U.S. Bankruptcy Court approval of American Airlines’ settlement with the U.S. Department of Justice clears the final hurdle for a $17.2 billion deal creating this planet’s largest airline. The merger is set to go into effect December 9. That’s when the name of the company officially becomes American Airlines Group Inc.

The court’s approval was not unexpected. The big breakthrough on the contentious merger of American and US Airways came November 12 when the carriers agreed to relinquish competitively important takeoff and landing slots at key airports such as Reagan Washington National and New York LaGuardia. As a result, DOJ dropped its opposition to the merger.

By any measurement, that merger is mammoth. American fields more than 3,500 daily flights to 260 airports in some 50 countries. US Airways operates some 3,100 flights each day to 198 cities.

American is one of the original US carriers.
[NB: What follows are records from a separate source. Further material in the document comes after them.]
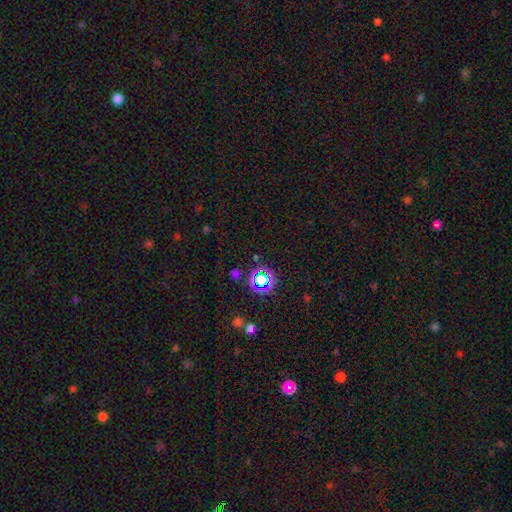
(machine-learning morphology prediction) star or artifact 72%, smooth 19%, featured or disk 9%.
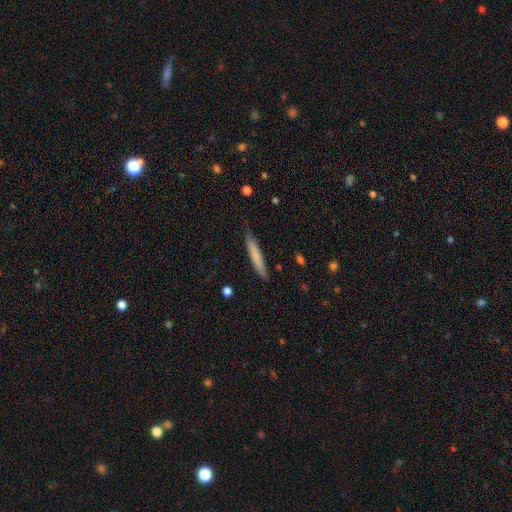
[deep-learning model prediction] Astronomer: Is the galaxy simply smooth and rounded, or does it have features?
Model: smooth — 74%.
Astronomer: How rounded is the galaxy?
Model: cigar-shaped — 93%.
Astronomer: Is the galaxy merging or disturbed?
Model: none — 80%.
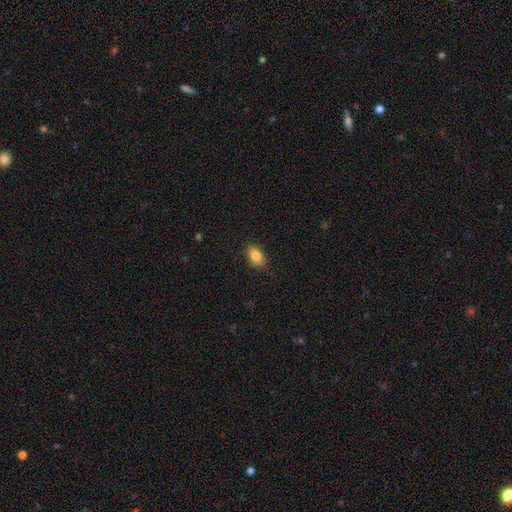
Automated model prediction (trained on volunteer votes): smooth 85%, star or artifact 8%, featured or disk 7%. Down the decision tree: how rounded — in between (88%); merging — none (84%).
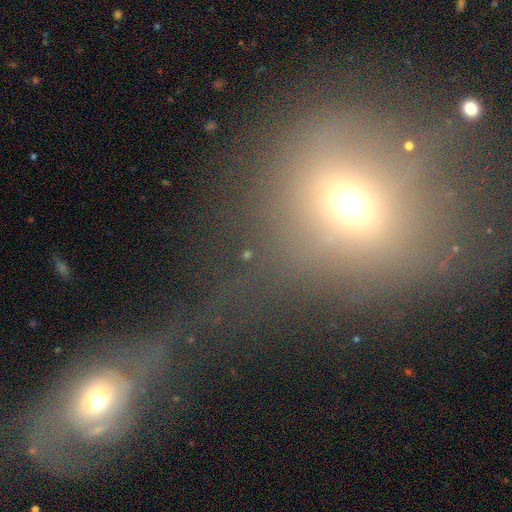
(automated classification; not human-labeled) Overall: smooth (54%; featured or disk 25%). How rounded: round (71%). Merging: merger (38%; none 26%).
Over the years it grew by taking under its wing airlines such as Air California and Reno Air. US Airways is perhaps the U.S. airline industry’s prime example of merger. Starting out as Allegheny Airlines, the carrier changed its name to USAir with the onset of airline deregulation. From that point on, it was off to the races, as it acquired West Coast-based Pacific Southwest Airlines and East Coast-based Piedmont. Phoenix-based America West entered into the equation in 2005, when it bought by then-bankrupt US Airways and took its name.

The new US Airways’ biggest coup is landing American Airlines. It gets the carrier’s iconic name, while inserting key players from its management team to help run the world’s largest airline. Five of the top eight executives are US Airways people, three are American. US Airways Group CEO Doug Parker becomes CEO of American Airlines Group, and US Airways President Scott Kirby assumes the title of AAG president.

Now the really interesting part begins, the part that impacts air travelers not just in the United States but the world over. Everything else has been prelude. How well the two carriers integrate is critical to the success of all this, specifically how they integrate their two cultures. Just how much the public benefits is much dependent on the mechanics of this ambitious meshing.